The rain in New Orleans on Super Bowl Sunday looked like sunshine to Judge Roy Hofheinz, the Astrodome man, who is trying to get the NFL to play next season's version of the big game in Houston. But, it was pointed out, the Astrodome seats only 55,000, compared to 80,000 or so available in Miami or New Orleans. "A $20 seat in the Astrodome would be a far better seat than a $15 one in the Orange Bowl or the Sugar Bowl," Hofheinz argues. "Besides, the game that decides pro football's championship should be played on a dry field where the temperature is 72° and the wind is one mile per hour."

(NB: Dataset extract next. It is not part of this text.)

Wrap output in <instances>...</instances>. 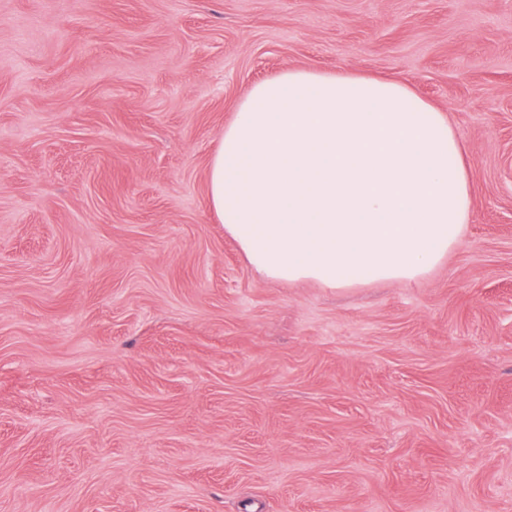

Seattle came very close to losing its one-year-old major league baseball franchise last autumn, and all reports then indicated that because of various inadequacies the franchise would be transferred to Milwaukee (which had lost its own National League franchise to Atlanta in 1966). Fred Danz, a local man, saved the situation when he agreed to buy the club and keep it in Seattle. Then, this month, the simmering pot began to boil again when it became known that the Bank of California, which had made a substantial loan to the original Seattle owners, had called in that loan. Danz, rather suddenly, was faced with an acute problem. To meet the terms of the agreement with the American League that kept the club in Seattle, he had to make satisfactory financial arrangements of his own with the banks—in this era of tight money—and he had to show, beyond that, that he had sufficient working capital in hand.

Seattle fans had bought $250,000 worth of tickets on a three-year plan that Danz had instituted, but this evidence of local support was not enough. The pot continued to bubble, while off to one side, being careful not to say or do anything that could be construed as an attempt to "steal" a ball club, was the city of Milwaukee, moneyed and ready, but almost afraid to hope.


Baseball may be Seattle's woe, but pro football could be its delight. The Boston Patriots, pushed from pillar to post (well, from little Fenway Park to smaller Alumni Stadium at Boston College), had their hopes of moving into more spacious Harvard Stadium dampened by Harvard's new athletic director, Robert B. Watson. "We have been pressured to let the Patriots move into the stadium," said Watson. "I don't see why we should have to. It was given to us by the Harvard alumni to be used by Harvard athletes."

And since there isn't a Harvard man on the Patriot roster it's up, up and away from Boston for the team. Seattle, be ready.



•Wes Unseld, Baltimore Bullets' center, asked just how tall Lew Alcindor is: "I would say he's 7'3½"—conservatively."

•Charles Conrad, Apollo 12 astronaut, explaining why it will be fun to play golf on the moon someday: "Not only will you be able to hit the ball a mile, but because there's no atmosphere, you won't have a slice or a hook."

•Mrs. Henry Finkel, whose husband had to replace a legend at center for the Boston Celtics: "We know we're not Bill Russell. We can tell every first and 15th when we open our paycheck."